Naar de fabriek
Hoewel in Engeland al in de achttiende eeuw op grote schaal fabrieken werden opgericht, gebeurde dat in Zuidoost Brabant pas na 1860.
Vooral in de textielplaatsen Helmond, Eindhoven, Geldrop en Gemert bouwden ondernemers, die niet zelden van elders kwamen, werkplaatsen en fabriekshallen waar een groeiend aantal arbeiders en arbeidsters hun dagelijks brood probeerde te verdienen. De werkdagen waren lang: gemiddeld 10 à 12 uur, de schaft van één tot anderhalf uur niet inbegrepen. De lonen waren laag: tegen het einde van de negentiende eeuw verdiende een wever bij de firma Prinzen en Van Glabbeek in Helmond gemiddeld ongeveer vijf en een halve gulden per week. Sociale voorzieningen waren er nog niet. Wie ziek werd of een ongeval kreeg verloor meestal zijn baan en zijn loon.
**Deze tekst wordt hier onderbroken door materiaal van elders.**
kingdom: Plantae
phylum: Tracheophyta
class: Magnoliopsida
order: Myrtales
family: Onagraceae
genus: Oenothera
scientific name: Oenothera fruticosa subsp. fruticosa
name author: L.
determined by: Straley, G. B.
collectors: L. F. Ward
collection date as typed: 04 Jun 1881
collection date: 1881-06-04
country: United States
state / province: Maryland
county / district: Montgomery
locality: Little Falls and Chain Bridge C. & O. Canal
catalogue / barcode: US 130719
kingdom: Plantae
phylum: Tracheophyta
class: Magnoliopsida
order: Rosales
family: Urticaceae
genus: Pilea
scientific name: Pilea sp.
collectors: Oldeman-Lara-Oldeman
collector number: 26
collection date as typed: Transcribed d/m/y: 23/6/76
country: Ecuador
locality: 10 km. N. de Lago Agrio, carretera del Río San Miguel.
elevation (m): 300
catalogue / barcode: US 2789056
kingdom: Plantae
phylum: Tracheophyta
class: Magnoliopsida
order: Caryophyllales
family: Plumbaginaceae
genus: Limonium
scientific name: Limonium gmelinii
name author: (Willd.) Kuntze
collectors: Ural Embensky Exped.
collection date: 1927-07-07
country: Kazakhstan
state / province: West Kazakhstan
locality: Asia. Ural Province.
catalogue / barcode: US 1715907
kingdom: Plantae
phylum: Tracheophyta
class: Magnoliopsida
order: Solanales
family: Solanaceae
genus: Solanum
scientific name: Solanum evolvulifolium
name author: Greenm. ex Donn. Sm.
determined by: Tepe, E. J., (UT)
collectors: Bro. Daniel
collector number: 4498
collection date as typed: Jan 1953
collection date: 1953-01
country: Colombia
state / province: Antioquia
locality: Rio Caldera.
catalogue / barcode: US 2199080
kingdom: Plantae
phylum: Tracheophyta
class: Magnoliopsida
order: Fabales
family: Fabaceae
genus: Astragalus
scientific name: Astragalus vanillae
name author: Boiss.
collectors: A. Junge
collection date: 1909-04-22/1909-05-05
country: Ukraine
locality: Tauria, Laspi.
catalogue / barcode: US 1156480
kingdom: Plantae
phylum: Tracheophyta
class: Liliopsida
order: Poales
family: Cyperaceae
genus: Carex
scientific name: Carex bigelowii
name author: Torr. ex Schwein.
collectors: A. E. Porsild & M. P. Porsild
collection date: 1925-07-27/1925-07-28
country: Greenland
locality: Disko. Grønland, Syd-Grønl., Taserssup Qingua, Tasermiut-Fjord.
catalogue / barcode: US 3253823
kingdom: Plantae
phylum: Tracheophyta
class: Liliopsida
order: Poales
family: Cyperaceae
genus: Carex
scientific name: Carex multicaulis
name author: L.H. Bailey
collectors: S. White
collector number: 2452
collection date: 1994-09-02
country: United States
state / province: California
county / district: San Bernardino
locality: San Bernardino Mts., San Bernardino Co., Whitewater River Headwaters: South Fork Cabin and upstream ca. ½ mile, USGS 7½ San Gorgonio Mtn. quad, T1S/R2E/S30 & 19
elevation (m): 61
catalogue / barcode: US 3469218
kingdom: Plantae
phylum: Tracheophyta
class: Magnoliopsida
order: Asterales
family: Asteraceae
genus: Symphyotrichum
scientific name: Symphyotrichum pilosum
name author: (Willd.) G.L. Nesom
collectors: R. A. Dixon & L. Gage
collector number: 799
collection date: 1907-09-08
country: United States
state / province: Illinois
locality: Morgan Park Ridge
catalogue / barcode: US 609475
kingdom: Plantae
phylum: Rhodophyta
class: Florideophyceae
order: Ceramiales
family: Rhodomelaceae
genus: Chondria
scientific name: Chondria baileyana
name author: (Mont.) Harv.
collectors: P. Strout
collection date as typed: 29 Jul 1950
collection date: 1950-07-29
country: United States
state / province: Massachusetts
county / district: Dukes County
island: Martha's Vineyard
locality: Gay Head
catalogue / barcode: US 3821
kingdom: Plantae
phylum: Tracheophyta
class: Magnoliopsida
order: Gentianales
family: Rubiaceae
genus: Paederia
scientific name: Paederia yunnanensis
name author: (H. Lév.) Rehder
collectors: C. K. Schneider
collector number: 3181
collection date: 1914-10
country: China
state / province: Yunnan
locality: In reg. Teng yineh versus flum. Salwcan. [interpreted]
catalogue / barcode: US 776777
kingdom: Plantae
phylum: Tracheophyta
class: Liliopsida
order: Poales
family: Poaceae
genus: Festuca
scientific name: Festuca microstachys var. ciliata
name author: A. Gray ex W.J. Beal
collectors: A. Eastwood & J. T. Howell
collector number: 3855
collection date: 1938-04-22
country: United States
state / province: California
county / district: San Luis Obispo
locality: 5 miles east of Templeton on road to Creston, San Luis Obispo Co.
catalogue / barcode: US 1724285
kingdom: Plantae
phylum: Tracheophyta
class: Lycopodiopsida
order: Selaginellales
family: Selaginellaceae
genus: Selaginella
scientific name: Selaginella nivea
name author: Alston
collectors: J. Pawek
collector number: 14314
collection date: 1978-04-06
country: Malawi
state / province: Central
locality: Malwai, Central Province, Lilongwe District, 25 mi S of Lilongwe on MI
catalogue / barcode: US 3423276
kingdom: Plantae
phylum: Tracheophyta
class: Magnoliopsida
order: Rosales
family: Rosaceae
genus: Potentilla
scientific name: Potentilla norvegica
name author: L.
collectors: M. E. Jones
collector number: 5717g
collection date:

Toch waren er wel bedrijven die eigen regelingen kenden. Vooral protestantse en liberale werkgevers liepen daarbij voorop. Zo kende de metaalconstructie fabriek van Begemann in Helmond al in 1879 een ziekenfonds voor zijn arbeiders. Katholieke werkgevers zagen ondersteuning als een soort liefdadigheid en verwezen hun arbeiders, als hen iets overkwam, naar de plaatselijke charitatieve instellingen, zoals de St. Vincentiusvereniging.
Fabrieksmeisjes bij de weverij Bogaers te Helmond, ca. 1900.